▶ [DIRECTIONS FOR THIS TASK] Working from the records below, return word for word the line that contains "full menu of detailing services" and each line after it, ending with the last. Skip all pictures.

▶ [STORED DATA]
+--

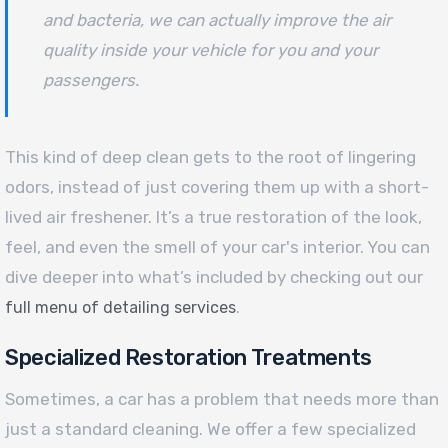
and bacteria, we can actually improve the air
quality inside your vehicle for you and your
passengers.
This kind of deep clean gets to the root of lingering
odors, instead of just covering them up with a short-
lived air freshener. It’s a true restoration of the look,
feel, and even the smell of your car's interior. You can
dive deeper into what’s included by checking out our
.
full menu of detailing services
Specialized Restoration Treatments
Sometimes, a car has a problem that needs more than
just a standard cleaning. We offer a few specialized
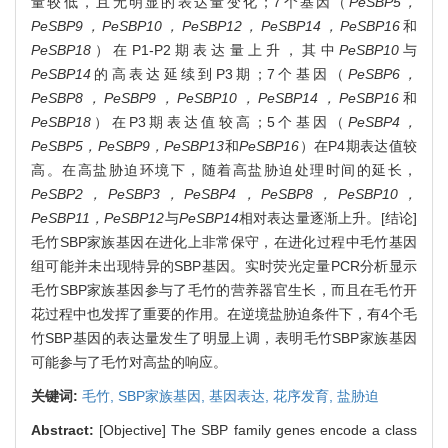
量较低，且无明显的表达量变化；7个基因（
PeSBP5，
PeSBP9，PeSBP10，PeSBP12，PeSBP14，PeSBP16
和
PeSBP18
）在P1-P2期表达量上升，其中
PeSBP10
与
PeSBP14
的高表达延续到P3期；7个基因（
PeSBP6，
PeSBP8，PeSBP9，PeSBP10，PeSBP14，PeSBP16
和
PeSBP18
）在P3期表达值较高；5个基因（
PeSBP4，
PeSBP5，PeSBP9，PeSBP13
和
PeSBP16
）在P4期表达值较
高。在高盐胁迫环境下，随着高盐胁迫处理时间的延长，
PeSBP2，PeSBP3，PeSBP4，PeSBP8，PeSBP10，
PeSBP11，PeSBP12
与
PeSBP14
相对表达量逐渐上升。[结论]
毛竹SBP家族基因在进化上非常保守，在进化过程中毛竹基因
组可能并未出现特异的SBP基因。实时荧光定量PCR分析显示
毛竹SBP家族基因参与了毛竹的营养器官生长，而且在毛竹开
花过程中也发挥了重要的作用。在逆境盐胁迫条件下，有4个毛
竹SBP基因的表达量发生了明显上调，表明毛竹SBP家族基因
可能参与了毛竹对高盐的响应。
关键词:
毛竹,
SBP家族基因,
基因表达,
花序发育,
盐胁迫
Abstract:
[Objective] The SBP family genes encode a class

+--

▶ [WRITTEN ANSWER]
full menu of detailing services
Specialized Restoration Treatments
Sometimes, a car has a problem that needs more than
just a standard cleaning. We offer a few specialized
量较低，且无明显的表达量变化；7个基因（
PeSBP5，
PeSBP9，PeSBP10，PeSBP12，PeSBP14，PeSBP16
和
PeSBP18
）在P1-P2期表达量上升，其中
PeSBP10
与
PeSBP14
的高表达延续到P3期；7个基因（
PeSBP6，
PeSBP8，PeSBP9，PeSBP10，PeSBP14，PeSBP16
和
PeSBP18
）在P3期表达值较高；5个基因（
PeSBP4，
PeSBP5，PeSBP9，PeSBP13
和
PeSBP16
）在P4期表达值较
高。在高盐胁迫环境下，随着高盐胁迫处理时间的延长，
PeSBP2，PeSBP3，PeSBP4，PeSBP8，PeSBP10，
PeSBP11，PeSBP12
与
PeSBP14
相对表达量逐渐上升。[结论]
毛竹SBP家族基因在进化上非常保守，在进化过程中毛竹基因
组可能并未出现特异的SBP基因。实时荧光定量PCR分析显示
毛竹SBP家族基因参与了毛竹的营养器官生长，而且在毛竹开
花过程中也发挥了重要的作用。在逆境盐胁迫条件下，有4个毛
竹SBP基因的表达量发生了明显上调，表明毛竹SBP家族基因
可能参与了毛竹对高盐的响应。
关键词:
毛竹,
SBP家族基因,
基因表达,
花序发育,
盐胁迫
Abstract:
[Objective] The SBP family genes encode a class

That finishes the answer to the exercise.